= Beginning of Section =
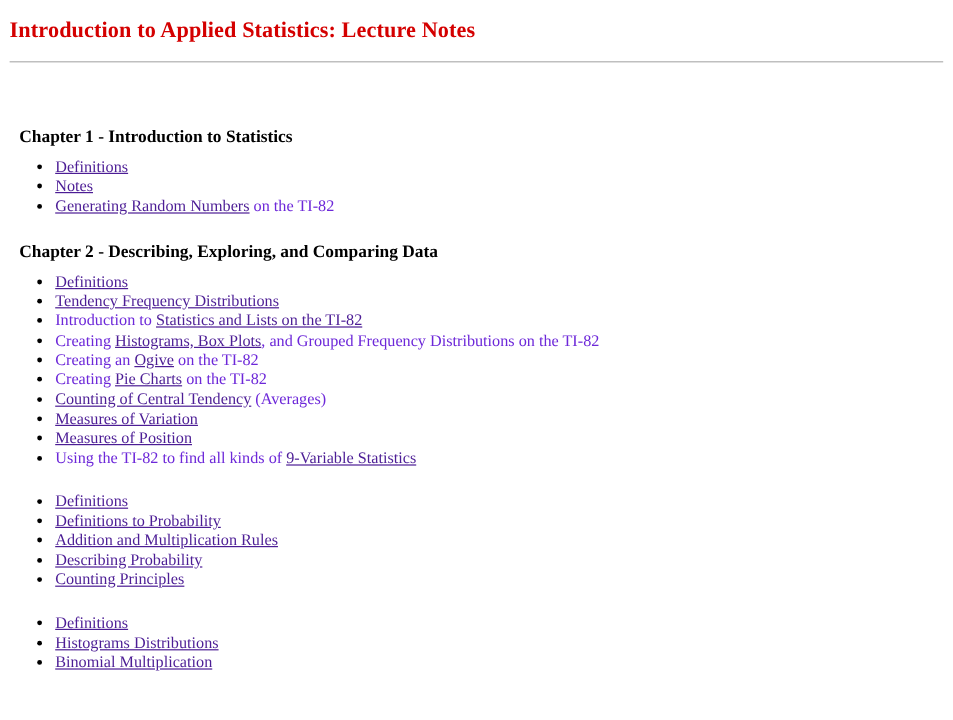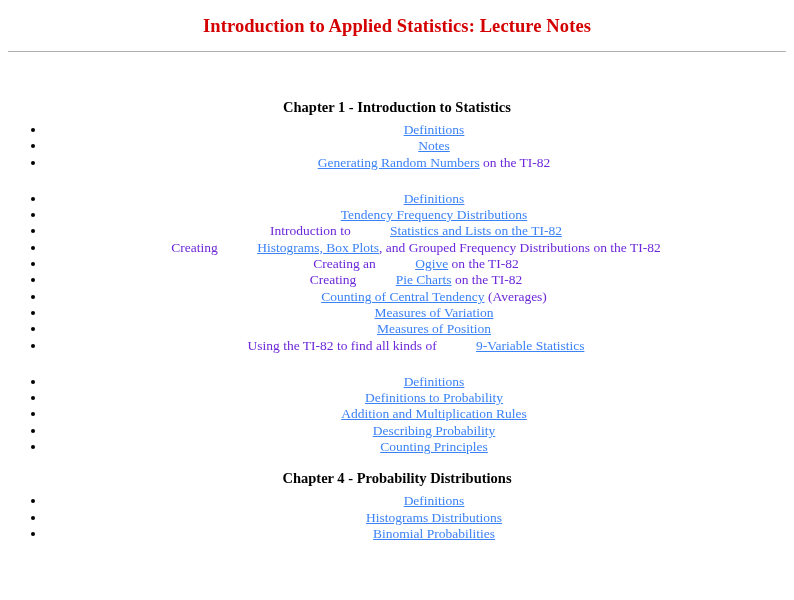--- a/index.html
+++ b/index.html
@@ -10,21 +10,20 @@
   body {
     width: 794px;
     height: 600px;
     overflow: hidden;
     font-family: "Liberation Serif", serif;
     color: #000000;
   }
   .page {
     padding: 8px 8px 0 8px;
     box-sizing: border-box;
-    text-align: center;
   }
   h1.doc-title {
     font-family: "Liberation Serif", serif;
     font-size: 18.5px;
     font-weight: bold;
     color: #d40000;
     margin: 8px 0 0 0;
     letter-spacing: 0.1px;
   }
   hr.rule {
@@ -34,39 +33,38 @@
     height: 0;
   }
   .chapter-block {
     margin-top: 0;
   }
   h2.chapter-heading {
     font-family: "Liberation Serif", serif;
     font-size: 14.5px;
     font-weight: bold;
     color: #000000;
-    margin: 1px;
+    margin: 8px;
     padding: 0;
   }
   ul.topic-list {
     list-style-type: disc;
     margin: 6px 0 0 0;
     padding-left: 38px;
   }
   ul.topic-list li {
     font-size: 13.5px;
     line-height: 16.3px;
     margin: 0;
     padding: 0;
   }
   a.topic-link {
-    color: #3b82f6;
+    color: #4c1d95;
     text-decoration: underline;
     cursor: pointer;
-    margin-left: 36px;
   }
   .plain {
     color: #6d28d9;
   }
   .spacer-1 { height: 46px; }
   .spacer-ch { height: 14px; }
 </style>
 </head>
 <body>
 
@@ -78,20 +76,21 @@
       <div class="chapter-block">
         <h2 class="chapter-heading">Chapter 1 - Introduction to Statistics</h2>
         <ul class="topic-list">
           <li class="topic-item"><a class="topic-link" href="#">Definitions</a></li>
           <li class="topic-item"><a class="topic-link" href="#">Notes</a></li>
           <li class="topic-item"><a class="topic-link" href="#">Generating Random Numbers</a><span class="plain"> on the TI-82</span></li>
         </ul>
       </div>
       <div class="spacer-ch"></div>
       <div class="chapter-block">
+        <h2 class="chapter-heading">Chapter 2 - Describing, Exploring, and Comparing Data</h2>
         <ul class="topic-list">
           <li class="topic-item"><a class="topic-link" href="#">Definitions</a></li>
           <li class="topic-item"><a class="topic-link" href="#">Tendency Frequency Distributions</a></li>
           <li class="topic-item"><span class="plain">Introduction to </span><a class="topic-link" href="#">Statistics and Lists on the TI-82</a></li>
           <li class="topic-item"><span class="plain">Creating </span><a class="topic-link" href="#">Histograms, Box Plots</a><span class="plain">, and Grouped Frequency Distributions on the TI-82</span></li>
           <li class="topic-item"><span class="plain">Creating an </span><a class="topic-link" href="#">Ogive</a><span class="plain"> on the TI-82</span></li>
           <li class="topic-item"><span class="plain">Creating </span><a class="topic-link" href="#">Pie Charts</a><span class="plain"> on the TI-82</span></li>
           <li class="topic-item"><a class="topic-link" href="#">Counting of Central Tendency</a><span class="plain"> (Averages)</span></li>
           <li class="topic-item"><a class="topic-link" href="#">Measures of Variation</a></li>
           <li class="topic-item"><a class="topic-link" href="#">Measures of Position</a></li>
@@ -103,21 +102,20 @@
         <ul class="topic-list">
           <li class="topic-item"><a class="topic-link" href="#">Definitions</a></li>
           <li class="topic-item"><a class="topic-link" href="#">Definitions to Probability</a></li>
           <li class="topic-item"><a class="topic-link" href="#">Addition and Multiplication Rules</a></li>
           <li class="topic-item"><a class="topic-link" href="#">Describing Probability</a></li>
           <li class="topic-item"><a class="topic-link" href="#">Counting Principles</a></li>
         </ul>
       </div>
       <div class="spacer-ch"></div>
       <div class="chapter-block">
-        <h2 class="chapter-heading">Chapter 4 - Probability Distributions</h2>
         <ul class="topic-list">
           <li class="topic-item"><a class="topic-link" href="#">Definitions</a></li>
           <li class="topic-item"><a class="topic-link" href="#">Histograms Distributions</a></li>
-          <li class="topic-item"><a class="topic-link" href="#">Binomial Probabilities</a></li>
+          <li class="topic-item"><a class="topic-link" href="#">Binomial Multiplication</a></li>
         </ul>
       </div>
     </div>
 </div>
 
 </body></html>

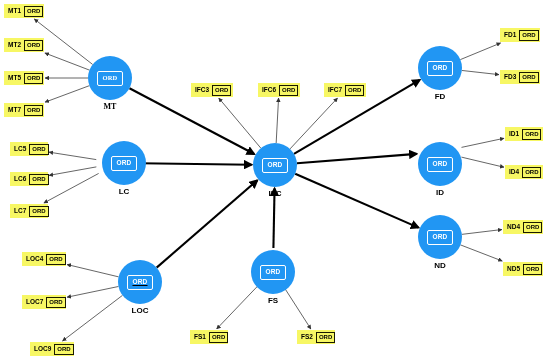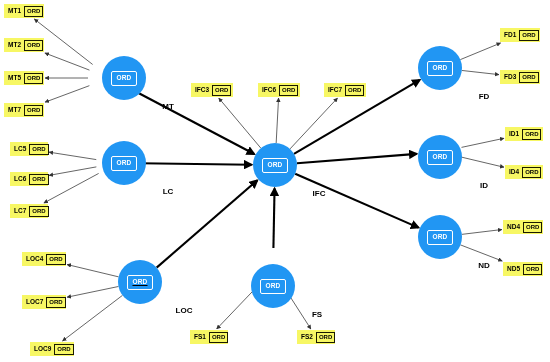--- a/index.html
+++ b/index.html
@@ -53,21 +53,20 @@
   }
   .latent-label {
     position: absolute;
     top: 46px;
     left: 50%;
     transform: translateX(-50%);
     font-size: 8px;
     font-weight: bold;
     color: #000000;
     white-space: nowrap;
-    margin-left: 44px;
   }
   
   .indicator {
     position: absolute;
     height: 14px;
     background: #f7f764;
     border: 1px solid #f7f764;
     display: flex;
     align-items: center;
     padding: 0 3px;
@@ -137,45 +136,45 @@
         <line x1="140.00" y1="163.28" x2="251.50" y2="164.70"></line>
         <line x1="156.63" y1="267.59" x2="257.24" y2="180.39"></line>
         <line x1="273.42" y1="248.00" x2="274.55" y2="188.50"></line>
         <line x1="293.97" y1="153.85" x2="419.74" y2="79.91"></line>
         <line x1="296.93" y1="163.27" x2="416.57" y2="153.85"></line>
         <line x1="295.16" y1="173.80" x2="418.46" y2="227.60"></line>
       </g>
   </svg>
 
   <div id="latent-layer">
-      <div class="latent" style="left: 124px; top: 78px;">
+      <div class="latent" style="left: 110px; top: 78px; font-family: Liberation Serif, serif;">
         <div class="latent-inner">ORD</div>
         <div class="latent-label">MT</div>
       </div>
       <div class="latent" style="left: 124px; top: 163px;">
         <div class="latent-inner">ORD</div>
         <div class="latent-label">LC</div>
       </div>
       <div class="latent" style="left: 140px; top: 282px; text-decoration: underline;">
         <div class="latent-inner">ORD</div>
         <div class="latent-label">LOC</div>
       </div>
       <div class="latent" style="left: 275px; top: 165px;">
         <div class="latent-inner">ORD</div>
         <div class="latent-label">IFC</div>
       </div>
-      <div class="latent" style="left: 273px; top: 286px;">
+      <div class="latent" style="left: 273px; top: 272px;">
         <div class="latent-inner">ORD</div>
         <div class="latent-label">FS</div>
       </div>
       <div class="latent" style="left: 440px; top: 68px;">
         <div class="latent-inner">ORD</div>
         <div class="latent-label">FD</div>
       </div>
-      <div class="latent" style="left: 440px; top: 157px;">
+      <div class="latent" style="left: 440px; top: 164px;">
         <div class="latent-inner">ORD</div>
         <div class="latent-label">ID</div>
       </div>
       <div class="latent" style="left: 440px; top: 237px; align-items: center;">
         <div class="latent-inner">ORD</div>
         <div class="latent-label">ND</div>
       </div>
     </div>
   <div id="indicator-layer">
       <div class="indicator" style="left: 4px; top: 4px; width: 40px;">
= End of Section =
**YOUR OBJECTIVE:** Return all of the material above unchanged, minus its pictures.

**OUTPUT OF THE EXERCISE:**
--- a/index.html
+++ b/index.html
@@ -10,21 +10,20 @@
   body {
     width: 794px;
     height: 600px;
     overflow: hidden;
     font-family: "Liberation Serif", serif;
     color: #000000;
   }
   .page {
     padding: 8px 8px 0 8px;
     box-sizing: border-box;
-    text-align: center;
   }
   h1.doc-title {
     font-family: "Liberation Serif", serif;
     font-size: 18.5px;
     font-weight: bold;
     color: #d40000;
     margin: 8px 0 0 0;
     letter-spacing: 0.1px;
   }
   hr.rule {
@@ -34,39 +33,38 @@
     height: 0;
   }
   .chapter-block {
     margin-top: 0;
   }
   h2.chapter-heading {
     font-family: "Liberation Serif", serif;
     font-size: 14.5px;
     font-weight: bold;
     color: #000000;
-    margin: 1px;
+    margin: 8px;
     padding: 0;
   }
   ul.topic-list {
     list-style-type: disc;
     margin: 6px 0 0 0;
     padding-left: 38px;
   }
   ul.topic-list li {
     font-size: 13.5px;
     line-height: 16.3px;
     margin: 0;
     padding: 0;
   }
   a.topic-link {
-    color: #3b82f6;
+    color: #4c1d95;
     text-decoration: underline;
     cursor: pointer;
-    margin-left: 36px;
   }
   .plain {
     color: #6d28d9;
   }
   .spacer-1 { height: 46px; }
   .spacer-ch { height: 14px; }
 </style>
 </head>
 <body>
 
@@ -78,20 +76,21 @@
       <div class="chapter-block">
         <h2 class="chapter-heading">Chapter 1 - Introduction to Statistics</h2>
         <ul class="topic-list">
           <li class="topic-item"><a class="topic-link" href="#">Definitions</a></li>
           <li class="topic-item"><a class="topic-link" href="#">Notes</a></li>
           <li class="topic-item"><a class="topic-link" href="#">Generating Random Numbers</a><span class="plain"> on the TI-82</span></li>
         </ul>
       </div>
       <div class="spacer-ch"></div>
       <div class="chapter-block">
+        <h2 class="chapter-heading">Chapter 2 - Describing, Exploring, and Comparing Data</h2>
         <ul class="topic-list">
           <li class="topic-item"><a class="topic-link" href="#">Definitions</a></li>
           <li class="topic-item"><a class="topic-link" href="#">Tendency Frequency Distributions</a></li>
           <li class="topic-item"><span class="plain">Introduction to </span><a class="topic-link" href="#">Statistics and Lists on the TI-82</a></li>
           <li class="topic-item"><span class="plain">Creating </span><a class="topic-link" href="#">Histograms, Box Plots</a><span class="plain">, and Grouped Frequency Distributions on the TI-82</span></li>
           <li class="topic-item"><span class="plain">Creating an </span><a class="topic-link" href="#">Ogive</a><span class="plain"> on the TI-82</span></li>
           <li class="topic-item"><span class="plain">Creating </span><a class="topic-link" href="#">Pie Charts</a><span class="plain"> on the TI-82</span></li>
           <li class="topic-item"><a class="topic-link" href="#">Counting of Central Tendency</a><span class="plain"> (Averages)</span></li>
           <li class="topic-item"><a class="topic-link" href="#">Measures of Variation</a></li>
           <li class="topic-item"><a class="topic-link" href="#">Measures of Position</a></li>
@@ -103,21 +102,20 @@
         <ul class="topic-list">
           <li class="topic-item"><a class="topic-link" href="#">Definitions</a></li>
           <li class="topic-item"><a class="topic-link" href="#">Definitions to Probability</a></li>
           <li class="topic-item"><a class="topic-link" href="#">Addition and Multiplication Rules</a></li>
           <li class="topic-item"><a class="topic-link" href="#">Describing Probability</a></li>
           <li class="topic-item"><a class="topic-link" href="#">Counting Principles</a></li>
         </ul>
       </div>
       <div class="spacer-ch"></div>
       <div class="chapter-block">
-        <h2 class="chapter-heading">Chapter 4 - Probability Distributions</h2>
         <ul class="topic-list">
           <li class="topic-item"><a class="topic-link" href="#">Definitions</a></li>
           <li class="topic-item"><a class="topic-link" href="#">Histograms Distributions</a></li>
-          <li class="topic-item"><a class="topic-link" href="#">Binomial Probabilities</a></li>
+          <li class="topic-item"><a class="topic-link" href="#">Binomial Multiplication</a></li>
         </ul>
       </div>
     </div>
 </div>
 
 </body></html>

--- a/index.html
+++ b/index.html
@@ -53,21 +53,20 @@
   }
   .latent-label {
     position: absolute;
     top: 46px;
     left: 50%;
     transform: translateX(-50%);
     font-size: 8px;
     font-weight: bold;
     color: #000000;
     white-space: nowrap;
-    margin-left: 44px;
   }
   
   .indicator {
     position: absolute;
     height: 14px;
     background: #f7f764;
     border: 1px solid #f7f764;
     display: flex;
     align-items: center;
     padding: 0 3px;
@@ -137,45 +136,45 @@
         <line x1="140.00" y1="163.28" x2="251.50" y2="164.70"></line>
         <line x1="156.63" y1="267.59" x2="257.24" y2="180.39"></line>
         <line x1="273.42" y1="248.00" x2="274.55" y2="188.50"></line>
         <line x1="293.97" y1="153.85" x2="419.74" y2="79.91"></line>
         <line x1="296.93" y1="163.27" x2="416.57" y2="153.85"></line>
         <line x1="295.16" y1="173.80" x2="418.46" y2="227.60"></line>
       </g>
   </svg>
 
   <div id="latent-layer">
-      <div class="latent" style="left: 124px; top: 78px;">
+      <div class="latent" style="left: 110px; top: 78px; font-family: Liberation Serif, serif;">
         <div class="latent-inner">ORD</div>
         <div class="latent-label">MT</div>
       </div>
       <div class="latent" style="left: 124px; top: 163px;">
         <div class="latent-inner">ORD</div>
         <div class="latent-label">LC</div>
       </div>
       <div class="latent" style="left: 140px; top: 282px; text-decoration: underline;">
         <div class="latent-inner">ORD</div>
         <div class="latent-label">LOC</div>
       </div>
       <div class="latent" style="left: 275px; top: 165px;">
         <div class="latent-inner">ORD</div>
         <div class="latent-label">IFC</div>
       </div>
-      <div class="latent" style="left: 273px; top: 286px;">
+      <div class="latent" style="left: 273px; top: 272px;">
         <div class="latent-inner">ORD</div>
         <div class="latent-label">FS</div>
       </div>
       <div class="latent" style="left: 440px; top: 68px;">
         <div class="latent-inner">ORD</div>
         <div class="latent-label">FD</div>
       </div>
-      <div class="latent" style="left: 440px; top: 157px;">
+      <div class="latent" style="left: 440px; top: 164px;">
         <div class="latent-inner">ORD</div>
         <div class="latent-label">ID</div>
       </div>
       <div class="latent" style="left: 440px; top: 237px; align-items: center;">
         <div class="latent-inner">ORD</div>
         <div class="latent-label">ND</div>
       </div>
     </div>
   <div id="indicator-layer">
       <div class="indicator" style="left: 4px; top: 4px; width: 40px;">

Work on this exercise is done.